BBC_Question_TimeThat’s the end of the set piece events for this election, so the politicians will be relaxing and not expecting to be facing any more tough questions until around this time next week. Of course then they’ll actually have to come up with an answer to the question Cameron and Miliband ducked last night: just how will you govern if you don’t get a majority? I know I bang on about this, but if you want a picture of what’s wrong with our political system, it’s two leaders who won’t get 40% of the vote, let alone 50% of it, insisting that they’d have a right to govern entirely alone without any compromises. (It’s also a media who collude in those delusions and talk about winners and losers in a system where we all lose)

As for last night, I thought Cameron did the best job in ignoring the question he’d been asked and delivering the pre-prepared responses in the same subject area. It felt like there were a bunch of interns back at CCHQ playing Buzzword Bingo, and he’d insisted that none of them could win unless he unleashed every single one of them. Miliband was a bit rough at the first, especially when the audience were at their most aggressive, but improved as time went on and stayed calm throughout, which contrasted with the tetchiness that always seems to linger just below the surface when Cameron interacts with anyone. Clegg did well, though he looked quite tired at having to explain the tuition fees issue for the umpteenth time, but dealt well with the audience and didn’t pander to them, being willing to point out to the ‘eight countries are leaving the EU’ questioner that he was just wrong. (Like any Question Time, this would have been improved by Dimbleby telling some questioners the premise of their question was wrong)

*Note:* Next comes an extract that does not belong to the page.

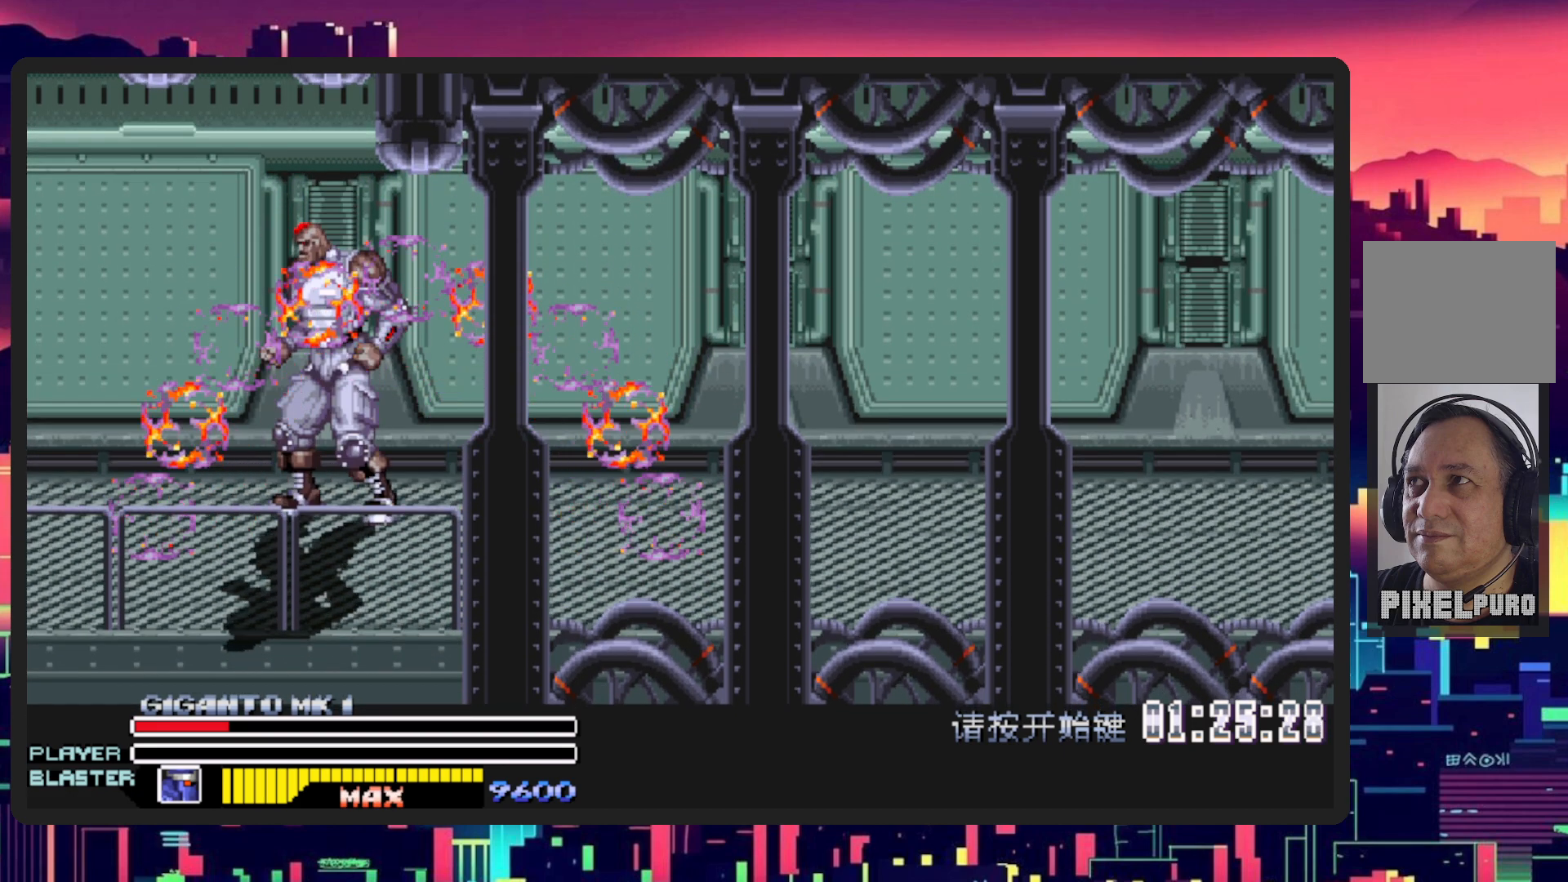
{"buttons": [], "events": []}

Will it have changed minds and been a decisive moment in the campaign? Like all the other events in the election, probably not, but perhaps it’s interesting because it’s not been decisive. A lot of the Tory campaign strategy did seem to revolve around the idea that Miliband would fall apart under the strain of the election, but that hasn’t happened and perhaps the improving public opinion of him has been what’s stopped the Labour vote falling away through the campaign as previous experience might have suggested it would.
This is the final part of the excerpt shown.